From the shawarma comment below, list every ingredient named in the sentence that begins "For the marinate, I combined".

=== Provided text ===

○ ○ ○ ○ ○

      Bianca (Blanche) 😀

      1. Il piacere e tutto mio, Bianca! 🙂

        I decided to make your shawarma for last night’s supper… and it was SUPERB! Seriously! After her first bite, my wife rolled her eyes, looked at me and said, “Oh! You are SOOOO making this again!!” Ha!!

        I varied it slightly from yours in the following ways:

        I started with a package of bone-in, skin-on chicken breasts I had in the freezer and defrosted in the sink (or “zink” as my family likes to say!)

        For the marinate, I combined coriander, allspice, cumin, freshly minced garlic, freshly cracked black pepper and olive oil. But I substituted the juice from half a lemon in place of the sumac. I also added some minced onion and then a dash of red pepper flakes to bring a little more heat to the dish.

        I cooked them slightly differently, too. After salting the chicken breasts and sprinkling them with a little more cracked black pepper, I dropped them skin side down into a heated and oiled cast iron grilling pan on the stove top where I seared them for 4-5 minutes over medium-high heat.

        Then I flipped the breasts over and transferred the pan into a pre-heated 400 degree oven and finished cooking them, uncovered, for another 10-12 minutes or so.

○ ○ ○ ○ ○

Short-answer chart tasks

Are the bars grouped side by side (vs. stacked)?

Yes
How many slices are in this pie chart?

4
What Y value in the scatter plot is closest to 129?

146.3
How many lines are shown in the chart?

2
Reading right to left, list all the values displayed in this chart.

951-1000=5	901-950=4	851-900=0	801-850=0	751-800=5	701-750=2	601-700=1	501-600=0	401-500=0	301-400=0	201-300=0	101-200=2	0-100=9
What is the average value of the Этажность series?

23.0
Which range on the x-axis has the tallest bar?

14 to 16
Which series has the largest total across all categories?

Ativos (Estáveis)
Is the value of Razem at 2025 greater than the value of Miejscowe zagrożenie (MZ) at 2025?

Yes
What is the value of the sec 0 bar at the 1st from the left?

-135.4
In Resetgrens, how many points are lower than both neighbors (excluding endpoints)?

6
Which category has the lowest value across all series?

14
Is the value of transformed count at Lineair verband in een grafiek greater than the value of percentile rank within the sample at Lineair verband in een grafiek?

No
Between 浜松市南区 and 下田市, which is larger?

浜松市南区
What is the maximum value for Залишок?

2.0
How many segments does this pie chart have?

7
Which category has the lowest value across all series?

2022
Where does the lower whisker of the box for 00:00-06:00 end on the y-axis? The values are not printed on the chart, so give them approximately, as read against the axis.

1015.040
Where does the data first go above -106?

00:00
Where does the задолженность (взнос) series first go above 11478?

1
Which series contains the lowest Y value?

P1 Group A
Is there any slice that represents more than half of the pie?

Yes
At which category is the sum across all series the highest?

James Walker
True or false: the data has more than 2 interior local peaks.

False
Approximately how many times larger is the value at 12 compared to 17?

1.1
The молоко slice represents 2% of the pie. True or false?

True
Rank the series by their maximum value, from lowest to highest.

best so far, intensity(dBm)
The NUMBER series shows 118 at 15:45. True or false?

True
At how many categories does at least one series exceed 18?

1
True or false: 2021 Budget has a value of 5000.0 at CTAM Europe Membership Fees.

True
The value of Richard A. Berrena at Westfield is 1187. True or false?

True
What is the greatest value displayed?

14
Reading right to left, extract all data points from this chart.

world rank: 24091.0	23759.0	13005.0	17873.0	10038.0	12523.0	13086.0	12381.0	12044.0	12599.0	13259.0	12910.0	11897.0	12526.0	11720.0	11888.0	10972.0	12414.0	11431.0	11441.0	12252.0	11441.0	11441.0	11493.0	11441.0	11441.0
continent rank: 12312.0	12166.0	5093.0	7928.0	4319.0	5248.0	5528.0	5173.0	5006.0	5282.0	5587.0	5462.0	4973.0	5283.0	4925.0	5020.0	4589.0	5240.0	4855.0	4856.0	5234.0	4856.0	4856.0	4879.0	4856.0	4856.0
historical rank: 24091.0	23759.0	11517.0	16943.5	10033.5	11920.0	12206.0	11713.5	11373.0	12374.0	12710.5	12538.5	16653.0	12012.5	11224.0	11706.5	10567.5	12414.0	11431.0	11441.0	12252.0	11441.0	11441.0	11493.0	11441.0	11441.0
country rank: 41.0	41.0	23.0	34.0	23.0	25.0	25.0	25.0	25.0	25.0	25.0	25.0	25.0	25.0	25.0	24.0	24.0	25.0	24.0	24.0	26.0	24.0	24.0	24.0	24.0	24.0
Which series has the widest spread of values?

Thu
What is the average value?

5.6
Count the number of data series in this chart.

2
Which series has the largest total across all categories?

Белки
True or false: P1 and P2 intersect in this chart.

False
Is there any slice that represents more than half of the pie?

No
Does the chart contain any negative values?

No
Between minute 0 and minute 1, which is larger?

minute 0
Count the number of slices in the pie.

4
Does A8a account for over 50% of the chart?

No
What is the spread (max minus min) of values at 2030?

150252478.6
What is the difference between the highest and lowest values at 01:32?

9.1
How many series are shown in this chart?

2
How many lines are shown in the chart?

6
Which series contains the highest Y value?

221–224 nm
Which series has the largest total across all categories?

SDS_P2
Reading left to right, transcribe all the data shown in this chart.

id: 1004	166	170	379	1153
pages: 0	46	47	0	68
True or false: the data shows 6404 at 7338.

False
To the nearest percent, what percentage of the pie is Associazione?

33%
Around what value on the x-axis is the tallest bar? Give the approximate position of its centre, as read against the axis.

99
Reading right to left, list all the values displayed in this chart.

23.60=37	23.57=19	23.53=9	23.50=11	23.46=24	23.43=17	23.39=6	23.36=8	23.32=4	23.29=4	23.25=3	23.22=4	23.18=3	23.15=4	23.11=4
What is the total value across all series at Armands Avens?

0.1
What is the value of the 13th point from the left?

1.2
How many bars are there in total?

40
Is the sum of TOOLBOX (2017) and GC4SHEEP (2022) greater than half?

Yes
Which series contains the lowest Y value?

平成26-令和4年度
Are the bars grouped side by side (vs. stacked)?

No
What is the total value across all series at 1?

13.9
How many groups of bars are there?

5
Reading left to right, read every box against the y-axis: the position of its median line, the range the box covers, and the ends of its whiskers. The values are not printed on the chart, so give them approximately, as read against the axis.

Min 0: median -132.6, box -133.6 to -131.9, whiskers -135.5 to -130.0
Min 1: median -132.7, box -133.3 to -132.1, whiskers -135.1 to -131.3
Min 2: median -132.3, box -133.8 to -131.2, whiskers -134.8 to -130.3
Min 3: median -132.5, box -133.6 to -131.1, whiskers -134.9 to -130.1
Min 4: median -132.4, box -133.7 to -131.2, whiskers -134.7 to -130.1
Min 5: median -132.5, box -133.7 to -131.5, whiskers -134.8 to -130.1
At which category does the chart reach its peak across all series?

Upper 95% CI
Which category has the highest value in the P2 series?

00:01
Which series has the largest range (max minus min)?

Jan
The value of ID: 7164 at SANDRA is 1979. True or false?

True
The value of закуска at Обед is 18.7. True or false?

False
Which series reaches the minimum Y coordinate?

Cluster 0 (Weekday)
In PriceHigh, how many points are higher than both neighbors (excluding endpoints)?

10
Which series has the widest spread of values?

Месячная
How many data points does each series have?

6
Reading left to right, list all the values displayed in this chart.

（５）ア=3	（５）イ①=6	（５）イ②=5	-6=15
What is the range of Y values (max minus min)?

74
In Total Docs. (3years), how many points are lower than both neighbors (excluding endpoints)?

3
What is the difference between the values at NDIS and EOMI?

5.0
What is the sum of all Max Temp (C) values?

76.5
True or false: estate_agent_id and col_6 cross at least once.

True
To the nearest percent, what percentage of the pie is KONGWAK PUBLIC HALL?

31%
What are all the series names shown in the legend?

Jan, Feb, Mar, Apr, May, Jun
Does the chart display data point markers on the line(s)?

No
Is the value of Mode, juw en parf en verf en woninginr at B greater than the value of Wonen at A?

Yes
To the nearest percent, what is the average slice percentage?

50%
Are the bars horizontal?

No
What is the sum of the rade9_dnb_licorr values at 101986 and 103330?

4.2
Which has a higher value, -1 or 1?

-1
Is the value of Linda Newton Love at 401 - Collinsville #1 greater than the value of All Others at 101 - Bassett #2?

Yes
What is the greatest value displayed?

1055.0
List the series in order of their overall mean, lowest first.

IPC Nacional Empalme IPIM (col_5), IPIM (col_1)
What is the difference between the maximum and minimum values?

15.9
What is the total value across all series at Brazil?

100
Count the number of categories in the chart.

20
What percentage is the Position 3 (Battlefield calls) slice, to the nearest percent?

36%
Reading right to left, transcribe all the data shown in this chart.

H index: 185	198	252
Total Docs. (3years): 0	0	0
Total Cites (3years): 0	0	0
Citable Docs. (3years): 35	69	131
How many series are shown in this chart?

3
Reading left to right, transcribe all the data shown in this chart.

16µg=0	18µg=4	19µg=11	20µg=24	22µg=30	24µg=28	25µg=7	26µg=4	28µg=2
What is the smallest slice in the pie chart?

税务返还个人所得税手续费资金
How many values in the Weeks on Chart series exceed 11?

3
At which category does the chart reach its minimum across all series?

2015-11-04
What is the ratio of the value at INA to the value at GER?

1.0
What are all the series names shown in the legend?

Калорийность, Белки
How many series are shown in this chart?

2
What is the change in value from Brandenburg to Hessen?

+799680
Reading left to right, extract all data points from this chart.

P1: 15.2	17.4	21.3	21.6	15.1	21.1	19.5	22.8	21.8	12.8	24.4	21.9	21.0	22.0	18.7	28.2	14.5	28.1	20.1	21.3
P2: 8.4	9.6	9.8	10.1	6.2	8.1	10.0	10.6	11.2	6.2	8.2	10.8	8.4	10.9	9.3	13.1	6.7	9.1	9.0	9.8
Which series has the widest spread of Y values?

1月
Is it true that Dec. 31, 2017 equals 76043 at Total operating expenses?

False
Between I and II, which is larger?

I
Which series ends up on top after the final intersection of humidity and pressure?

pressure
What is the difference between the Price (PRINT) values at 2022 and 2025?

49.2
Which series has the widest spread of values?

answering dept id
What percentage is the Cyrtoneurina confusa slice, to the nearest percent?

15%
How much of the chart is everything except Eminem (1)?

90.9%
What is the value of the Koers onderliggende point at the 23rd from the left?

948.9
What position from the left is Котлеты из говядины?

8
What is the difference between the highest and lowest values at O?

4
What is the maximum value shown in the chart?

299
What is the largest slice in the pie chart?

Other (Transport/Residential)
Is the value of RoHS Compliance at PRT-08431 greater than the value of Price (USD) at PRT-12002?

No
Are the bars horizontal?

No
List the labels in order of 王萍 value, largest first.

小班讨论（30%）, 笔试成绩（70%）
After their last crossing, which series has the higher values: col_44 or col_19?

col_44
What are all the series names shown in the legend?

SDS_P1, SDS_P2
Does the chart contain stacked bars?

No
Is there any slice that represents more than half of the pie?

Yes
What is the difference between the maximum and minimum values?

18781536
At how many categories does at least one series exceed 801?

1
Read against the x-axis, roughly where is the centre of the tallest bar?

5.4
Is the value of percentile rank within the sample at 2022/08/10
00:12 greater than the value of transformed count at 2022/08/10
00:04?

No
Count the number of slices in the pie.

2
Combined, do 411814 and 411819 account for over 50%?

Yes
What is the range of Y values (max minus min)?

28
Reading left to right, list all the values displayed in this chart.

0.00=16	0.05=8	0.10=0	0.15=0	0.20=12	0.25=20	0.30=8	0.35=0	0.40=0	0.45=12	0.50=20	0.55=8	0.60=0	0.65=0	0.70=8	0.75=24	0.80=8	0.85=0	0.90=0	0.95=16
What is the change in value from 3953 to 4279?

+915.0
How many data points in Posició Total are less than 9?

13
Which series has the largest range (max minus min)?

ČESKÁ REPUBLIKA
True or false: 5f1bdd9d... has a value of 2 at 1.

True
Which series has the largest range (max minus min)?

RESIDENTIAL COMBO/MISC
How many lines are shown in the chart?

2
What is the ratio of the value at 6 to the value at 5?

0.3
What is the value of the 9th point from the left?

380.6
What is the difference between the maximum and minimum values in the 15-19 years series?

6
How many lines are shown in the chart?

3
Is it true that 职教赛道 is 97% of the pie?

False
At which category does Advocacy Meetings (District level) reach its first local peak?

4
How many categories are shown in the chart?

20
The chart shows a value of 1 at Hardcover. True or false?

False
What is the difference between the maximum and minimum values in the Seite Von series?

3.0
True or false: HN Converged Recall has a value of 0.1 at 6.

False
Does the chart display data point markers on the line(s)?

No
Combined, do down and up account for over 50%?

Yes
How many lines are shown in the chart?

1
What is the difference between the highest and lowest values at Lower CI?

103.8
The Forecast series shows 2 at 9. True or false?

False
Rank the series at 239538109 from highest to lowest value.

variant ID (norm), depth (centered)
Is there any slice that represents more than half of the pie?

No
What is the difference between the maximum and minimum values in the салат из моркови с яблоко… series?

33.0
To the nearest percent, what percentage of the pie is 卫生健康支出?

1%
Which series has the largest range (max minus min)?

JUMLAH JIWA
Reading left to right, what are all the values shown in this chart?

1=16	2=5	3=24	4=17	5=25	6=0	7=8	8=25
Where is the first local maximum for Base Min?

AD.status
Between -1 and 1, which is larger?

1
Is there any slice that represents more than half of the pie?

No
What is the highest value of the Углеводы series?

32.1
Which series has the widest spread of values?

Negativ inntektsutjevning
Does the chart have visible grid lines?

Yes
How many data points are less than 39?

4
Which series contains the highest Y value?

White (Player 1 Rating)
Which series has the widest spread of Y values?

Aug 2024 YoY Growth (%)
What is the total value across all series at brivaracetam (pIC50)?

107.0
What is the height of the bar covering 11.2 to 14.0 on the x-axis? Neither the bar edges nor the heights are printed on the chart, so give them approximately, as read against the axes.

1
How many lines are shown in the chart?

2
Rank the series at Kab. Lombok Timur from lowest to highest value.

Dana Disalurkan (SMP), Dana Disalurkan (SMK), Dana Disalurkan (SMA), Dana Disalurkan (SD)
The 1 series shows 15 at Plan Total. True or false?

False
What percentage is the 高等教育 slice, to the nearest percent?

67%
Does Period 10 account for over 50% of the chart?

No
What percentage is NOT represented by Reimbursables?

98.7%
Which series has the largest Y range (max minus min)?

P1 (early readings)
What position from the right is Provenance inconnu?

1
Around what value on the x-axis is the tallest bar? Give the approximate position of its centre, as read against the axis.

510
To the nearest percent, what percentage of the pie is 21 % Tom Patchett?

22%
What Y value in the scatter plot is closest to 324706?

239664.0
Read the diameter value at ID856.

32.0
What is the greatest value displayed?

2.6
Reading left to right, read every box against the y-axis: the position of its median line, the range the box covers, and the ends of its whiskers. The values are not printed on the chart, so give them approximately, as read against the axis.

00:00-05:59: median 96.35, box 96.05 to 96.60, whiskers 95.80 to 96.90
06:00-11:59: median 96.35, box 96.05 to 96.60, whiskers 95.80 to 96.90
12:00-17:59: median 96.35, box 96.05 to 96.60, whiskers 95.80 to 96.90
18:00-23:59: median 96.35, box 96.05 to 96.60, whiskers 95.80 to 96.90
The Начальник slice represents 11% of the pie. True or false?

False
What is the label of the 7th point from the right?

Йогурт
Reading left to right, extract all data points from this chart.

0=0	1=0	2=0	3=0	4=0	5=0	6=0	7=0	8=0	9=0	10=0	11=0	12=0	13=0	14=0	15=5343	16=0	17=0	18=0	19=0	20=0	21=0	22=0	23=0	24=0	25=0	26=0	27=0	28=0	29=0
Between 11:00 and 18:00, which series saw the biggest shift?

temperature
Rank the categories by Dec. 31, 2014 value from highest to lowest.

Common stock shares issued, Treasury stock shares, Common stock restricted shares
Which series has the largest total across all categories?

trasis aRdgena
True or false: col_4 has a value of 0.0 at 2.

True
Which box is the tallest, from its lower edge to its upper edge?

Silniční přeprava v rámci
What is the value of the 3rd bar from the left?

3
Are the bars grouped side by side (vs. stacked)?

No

○ ○ ○ ○ ○

=== Answer box ===
- Coriander
- Allspice
- Cumin
- Freshly minced garlic
- Freshly cracked black pepper
- Olive oil